▸ **Selected passage**
======
It depends on your threat model. If you don't run any untrusted code on your hardware (including Javascript), you can safely disable the mitigations. If you do run untrusted code, keep them enabled.

positr0n

What is the threat model if I run lots of untrusted JavaScript, but I only have a small amount of memory in other processes worth reading and I would notice sustained high CPU usage?

Is there an example in the wild of a spectre exploit stealing my gmail cookie and doing something with it? (Would be difficult since it's tied to other fingerprints like my IP)

Or stealing credit card numbers when they're in memory after I place an online order?

coldpie

In the context of a regular end-user desktop machine, this seems overly paranoid to me. The odds of encountering a real, JS-based spectre attack in the wild are basically zero (has anyone ever seen a browser-based Spectre attack outside of a research context? even once?), and the odds of it then being able to retrieve actual sensitive data are also basically zero. That's two astonishingly tiny numbers multiplied together. The threat just isn't there.

For regular end-user desktop machines, the mitigations only decrease performance for no real benefit. Spectre is a highly targeted attack, it's not something you can just point at any random machine to retrieve all their bank passwords or whatever.

daneel_w

You're not getting a boost, you're avoiding a penalty. In some (but not all) cases you can avoid the penalty and the exploits by disabling SMT. Remember, SMT isn't twice as many cores, just twice as many half-cores. You'll be fine.

thijsr

Disabling SMT alone isn’t enough to mitigate CPU vulnerabilities. For full protection against issues like L1TF or MDS, you must both enable the relevant mitigations and disable SMT. Mitigations defend against attacks where an attacker executes on the same core after the victim, while disabling SMT protects against scenarios where the attacker runs concurrently with the victim.

umanwizard

In my experience SMT is still faster for most workloads even with the mitigations.

viraptor

In practice probably not, as long as general population keeps it enabled. I mean, looking at effort required, it's not worth spending time exploiting spectre these days, because virtually everyone is protected. If you're not likely to be directly targeted, "herd immunity" will work.

iforgot22

If just visiting a webpage with some JS will let them do ACE on even 0.1% of visitors, hackers are probably still motivated enough to try it. But I vaguely remember these kinds of vulns can be patched in-browser for a perf hit instead of taking the hit system-wide, which sounds like an ok compromise.

Edit: Arbitrary memory access, not ACE

jorvi

You shouldn't disable Spectre mitigations, but Retbleed and Downfall (Intel) are much more of a "lab" exploit, and the fall-out for Retbleed is much more severe on cloud boxes than your personal PC. Easy 20-40% performance uplift on AMD Zen1-Zen2 and Intel 6th-11th gen.
======
▸ **Data extract**
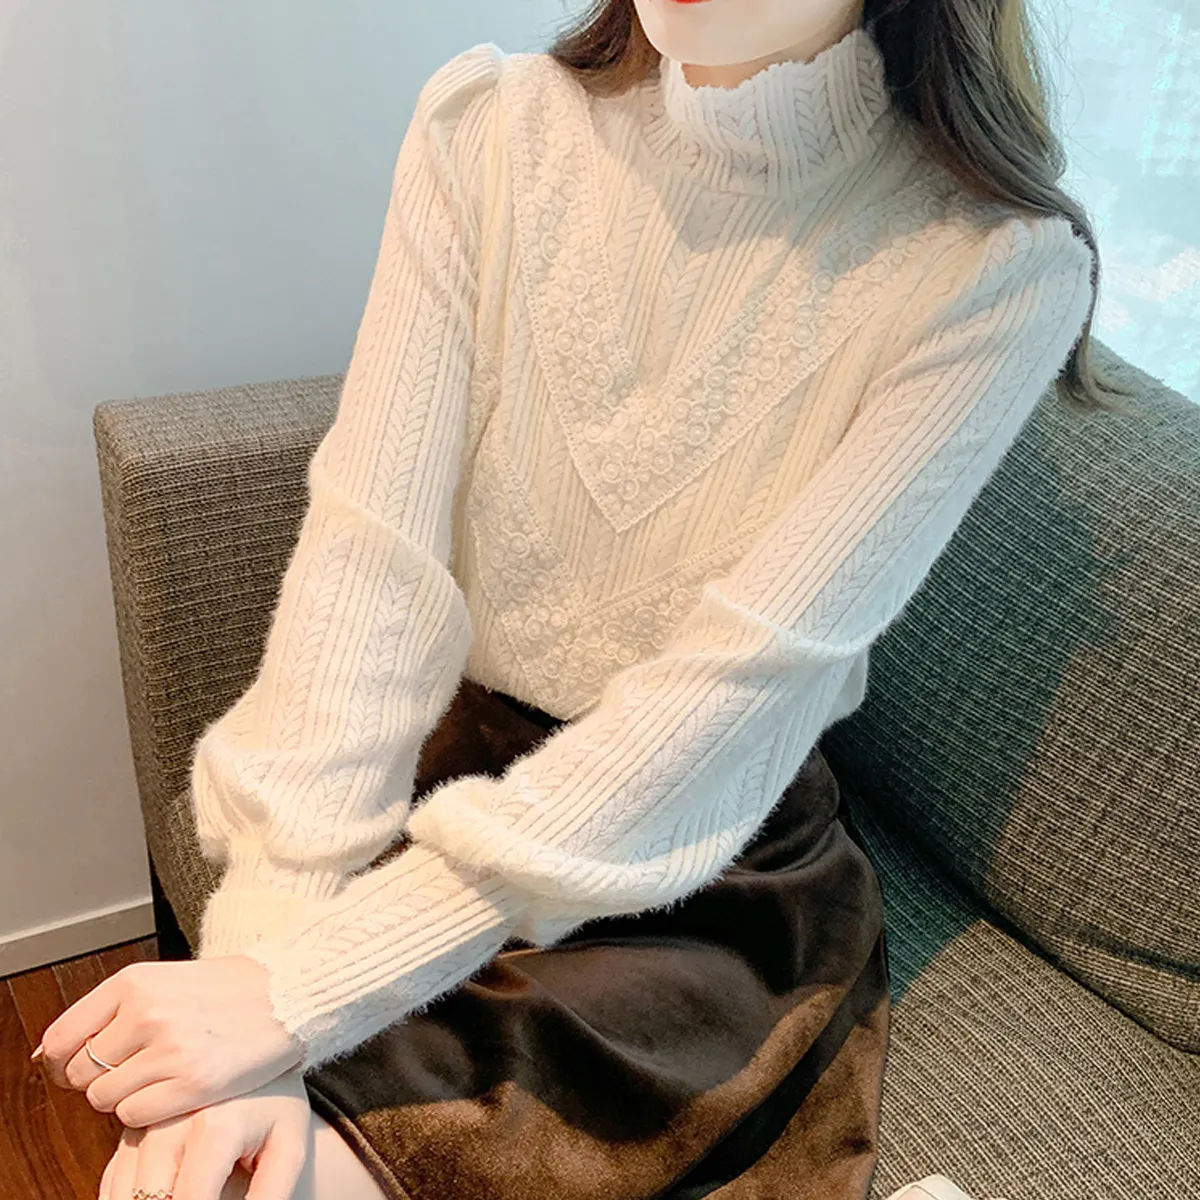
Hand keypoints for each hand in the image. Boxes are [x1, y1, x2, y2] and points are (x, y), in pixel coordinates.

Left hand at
======
▸ **Brief**
In the thread on CPU security mitigations, which two steps are needed for full protection against L1TF or MDS? The material comes from a different source than the thread on CPU security mitigations.

▸ **Answer area**
Enable the relevant mitigations and disable SMT.